S’en sont suivis de nombreux discours et menaces provenant des deux partis. Rajoy et Puigdemont ont été incapables de trouver un terrain d’entente, campant tous deux sur leur ligne de défense. Après plusieurs ultimatums émis par Rajoy et non respectés par les indépendantistes, le Parlement Catalan annonce l’indépendance de la Catalogne. Conséquence quasi directe (dans les faits ça a trainé un peu quand même), la mise sous tutelle de la région en vertu de l’article 155 de la Constitution. Cela lance également la procédure pour de nouvelles élections régionales qui se sont tenues ce 21 décembre.

La mise sous tutelle de la Catalogne, comment ça se passe ? 

La mise sous tutelle d’une région veut tout simplement dire que celle-ci est désormais sous le contrôle de l’État et qu’elle perd ses plus grandes libertés. Enclenchée le 27 octobre, cette mise sous tutelle implique la destitution de Puigdemont ainsi que celle de son gouvernent. Ils sont également poursuivis pour sédition et détournement de fonds. Le Parlement catalan s’est vu dissous et des élections se tiendront fin décembre pour le renouveler. De nombreux fonctionnaires ont également du renoncer à leurs fonctions et la grande partie d’entre eux est désormais sous l’autorité madrilène. Soraya Saenz de Santamaria, bras droit de Rajoy, dirige désormais la région.

Et c’est pas fini ! (ça serait trop simple)

Suite aux poursuites judiciaires évoquées ci-dessus, huit ministres ont été arrêtés et un mandat d’arrêt international a été lancé contre Puigdemont ainsi que quatre de ses ministres qui sont partis se réfugier en Belgique fin octobre.
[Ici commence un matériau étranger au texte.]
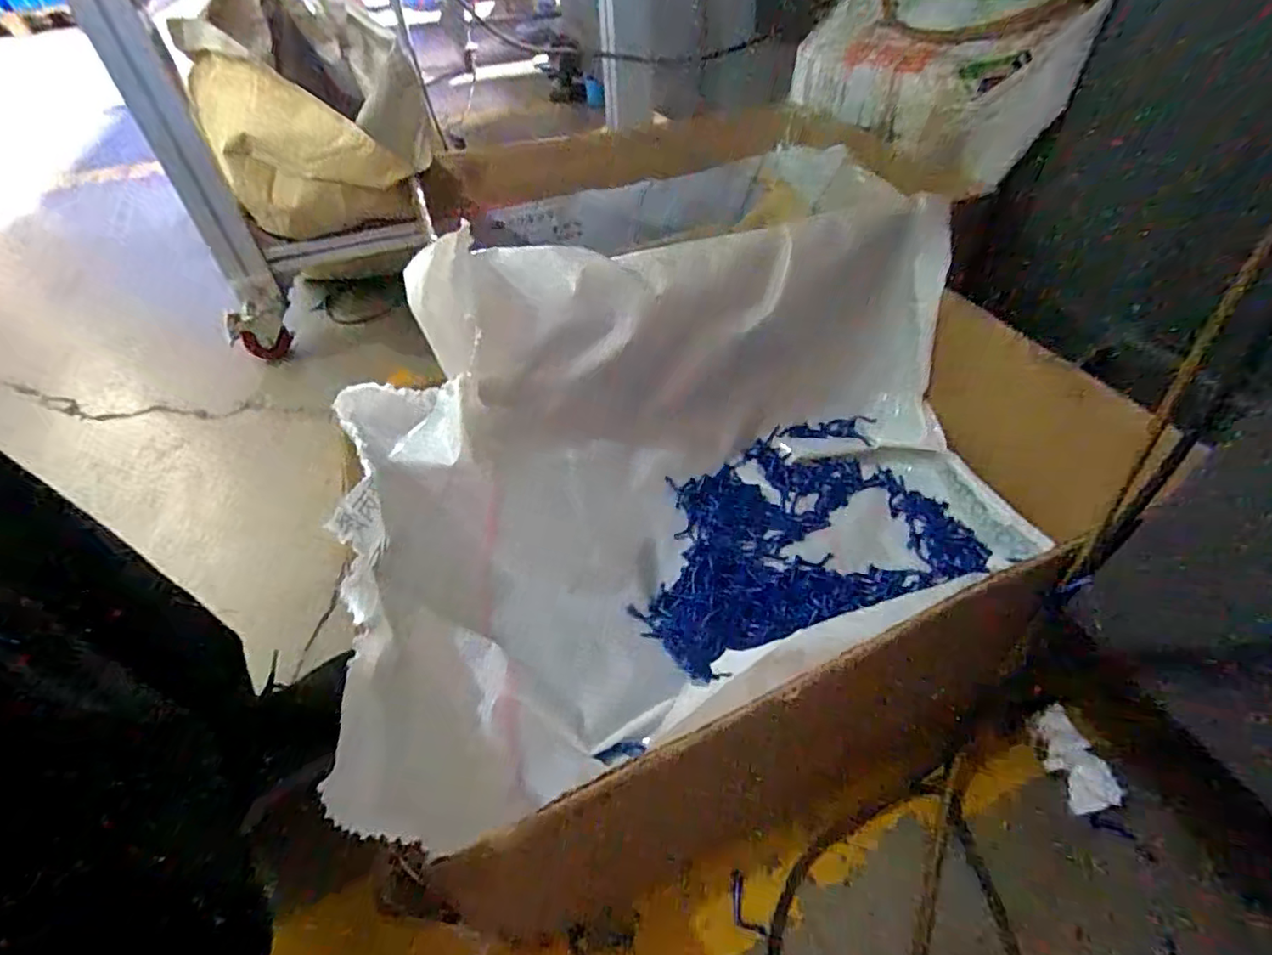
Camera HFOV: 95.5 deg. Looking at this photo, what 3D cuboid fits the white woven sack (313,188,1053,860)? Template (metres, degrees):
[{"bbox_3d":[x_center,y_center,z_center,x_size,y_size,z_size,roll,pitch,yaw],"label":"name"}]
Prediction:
[{"bbox_3d":[0.033,-0.023,0.572,0.639,0.285,0.386,-25,50,-19],"label":"white woven sack"}]

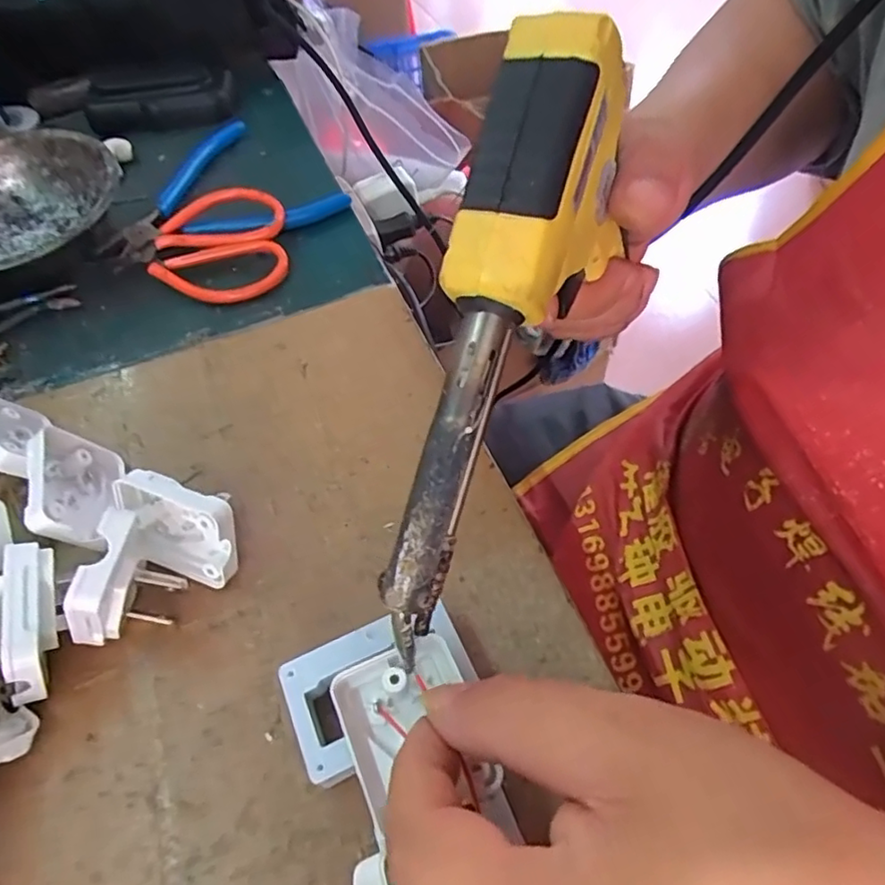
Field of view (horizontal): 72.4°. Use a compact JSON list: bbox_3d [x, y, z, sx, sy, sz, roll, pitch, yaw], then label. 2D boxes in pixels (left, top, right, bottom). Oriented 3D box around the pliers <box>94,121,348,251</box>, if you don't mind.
[{"bbox_3d":[-0.152,-0.157,0.388,0.135,0.016,0.130,-39,62,-23],"label":"pliers"}]

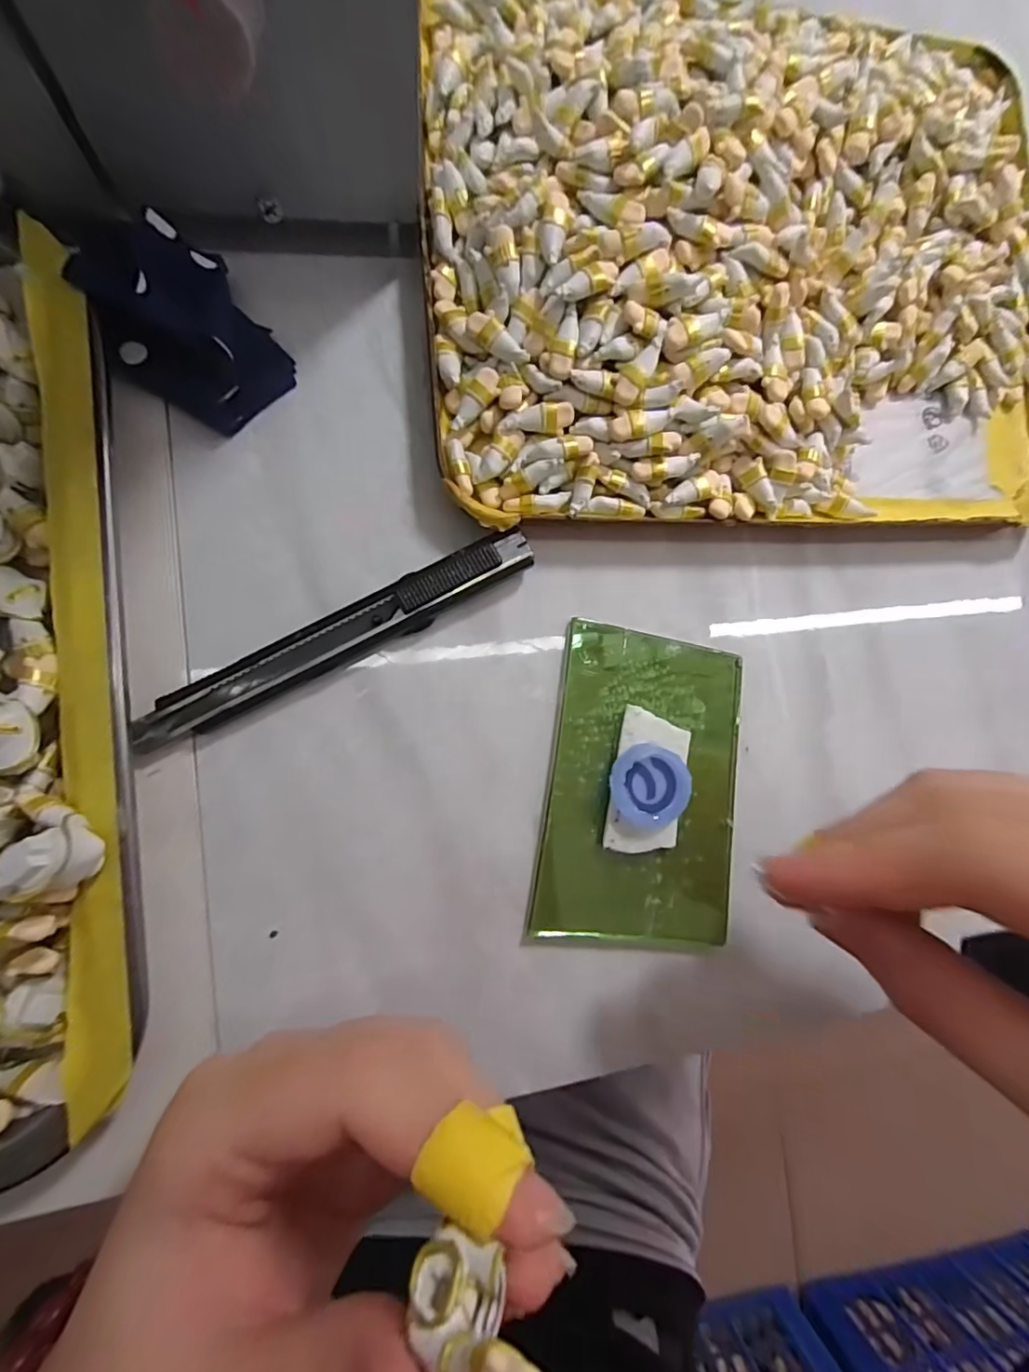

Les rebondissements continuent puisque la justice espagnole a retiré les mandats d’arrêt européens lancés contre eux.

Dernier événement en date, les fameuses élections pour le renouvellement du Parlement européen qui se sont tenues le 21 décembre après une campagne inédite. Effectivement, avec un candidat à l’étranger, Carles Puigdemont, et un autre derrière les barreaux, Oriol Junqueras de la gauche républicaine catalane, la campagne a été pour le moins particulière.

Sandra Lázaro
Junqueras et Puigdemont au Parlement espagnol  @Wikipédia Commons

C’est un coup gagnant pour les indépendantistes catalans puisqu’ils obtiennent la majorité des sièges au parlement régional avec 70 sièges sur 135. Une participation historique de 82% et comme annoncé, des résultats très serrés entre les partis de Puigdemont, qui a obtenu 34 sièges, et de Junqueras, qui en a obtenu 32. C’est néanmoins le parti centriste libéral, Cuidadanos, présidé par Inès Arrimadas, qui arrive en tête de liste des suffrages. Elle sera l’opposante principale face aux indépendantistes du parlement puisqu’elle refuse totalement l’idée d’une indépendance de la Catalogne.

C’est malgré tout une grande jubilation pour Puigdemont qui y voit une « victoire de la République catalane« . Si les trois partis indépendantistes parviennent à s’entendre, tâche qui s’annonce d’ores et déjà compliquée, ils peuvent envisager de former un gouvernement qui pourrait changer beaucoup de choses. Le bras de fer avec Rajoy, et désormais Arrimadas aussi, va donc surement continuer encore un moment et le sort de la Catalogne reste encore à déterminer.